President Barack Obama and Republican challenger Mitt Romney remain locked up in the key battleground swing state of Florida, according to new polling data commissioned by Due Diligence American Edition.
Each candidate shares support in Florida at 48 percent among likely voters, the poll revealed, leaving a mere 4 percent of the electorate “undecided” in the race for Florida’s 29 electoral votes.
The Due Diligence commissioned Illumination Multimedia, a non-partisan public polling and media consulting firm to survey likely voters in Florida. Illumination used an automated calling and response system to poll a sample size of 745 likely voters in Florida.
The overall results were calculated to have a margin of error of 3.7 percent. Calling started on Sunday, Oct. 21 and ended Monday, Oct. 22.
While the candidates are evenly split in popularity over the electorate as a whole, different segments of the population heavily favor one over the other, as seen in the following graphic. Mitt Romney clearly wins among white voters who favor the former governor 55 to 41 percent.
African-Americans, on the other hand, overwhelmingly favor President Obama 79 to 17 percent.
Hispanics are more evenly split with 49 percent favoring the president and 44 percent planning on voting for Mitt Romney. However, results also found that Cuban-Americans slightly preferred the Republican candidate while non-Cuban Hispanics prefer the president over a significantly wider margin.

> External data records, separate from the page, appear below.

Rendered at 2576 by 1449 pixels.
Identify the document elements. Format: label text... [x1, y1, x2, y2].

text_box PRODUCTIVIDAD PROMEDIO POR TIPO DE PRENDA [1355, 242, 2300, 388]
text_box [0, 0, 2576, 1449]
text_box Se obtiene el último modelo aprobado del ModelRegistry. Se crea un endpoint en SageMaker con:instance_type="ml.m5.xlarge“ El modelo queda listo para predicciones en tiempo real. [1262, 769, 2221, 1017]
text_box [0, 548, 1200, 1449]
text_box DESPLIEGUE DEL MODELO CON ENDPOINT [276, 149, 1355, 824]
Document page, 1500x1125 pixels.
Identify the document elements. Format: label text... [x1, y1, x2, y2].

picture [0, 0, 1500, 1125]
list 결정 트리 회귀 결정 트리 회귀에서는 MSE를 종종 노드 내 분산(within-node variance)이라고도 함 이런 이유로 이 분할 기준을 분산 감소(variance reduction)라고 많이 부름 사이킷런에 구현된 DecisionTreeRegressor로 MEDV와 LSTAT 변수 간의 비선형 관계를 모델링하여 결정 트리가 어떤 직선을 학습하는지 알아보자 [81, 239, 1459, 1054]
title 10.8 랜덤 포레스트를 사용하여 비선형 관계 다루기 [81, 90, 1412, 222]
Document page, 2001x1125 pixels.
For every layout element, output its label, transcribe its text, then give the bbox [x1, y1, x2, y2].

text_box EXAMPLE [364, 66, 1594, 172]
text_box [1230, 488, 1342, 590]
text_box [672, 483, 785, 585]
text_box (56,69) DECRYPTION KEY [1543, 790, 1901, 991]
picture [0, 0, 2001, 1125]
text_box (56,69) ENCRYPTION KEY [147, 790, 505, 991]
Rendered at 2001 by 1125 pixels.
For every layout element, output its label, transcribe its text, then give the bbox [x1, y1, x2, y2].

Unlike in Due Diligence’s recent polling in North Carolina where younger voters were more evenly split between Obama and Romney, those between the ages of 18 and 29 lean towards the president by 26 percentage points (53 to 37 percent), as seen in the following graphic.
However, 11 percent of those young voters are still undecided or voting for third-party candidates.
On the other end of the spectrum, older voters favor the Republican nominee by 7 percentage points. In between, voters are more evenly divided with 48 percent of those between the ages of 30 and 49 voting for Obama (compared with 47 percent for Romney) and Romney leading only marginally with those between the ages of 50 and 64 (50 to 47 percent).

While female voters are not as strongly in Obama’s camp as has been seen before, the president still leads among women 50 to 46 percent, a marginal lead within the margin of error for that particular subset. In similar fashion, Romney leads among men by the same ratio with 49 percent of the male vote compared to Obama’s 45 percentage points.
The poll also reflects slightly higher party enthusiasm for Romney with 87 percent of Republicans resolute in their preference for their party’s candidate compared to only 83 percent of Democrats who plan on voting for their candidate Obama, as seen in the final graphic below.
Romney is also maintaining a significant lead among independents leading among those unaffiliated with a party or registered with a third-party by 6 percentage points (48 percent to 42 percent).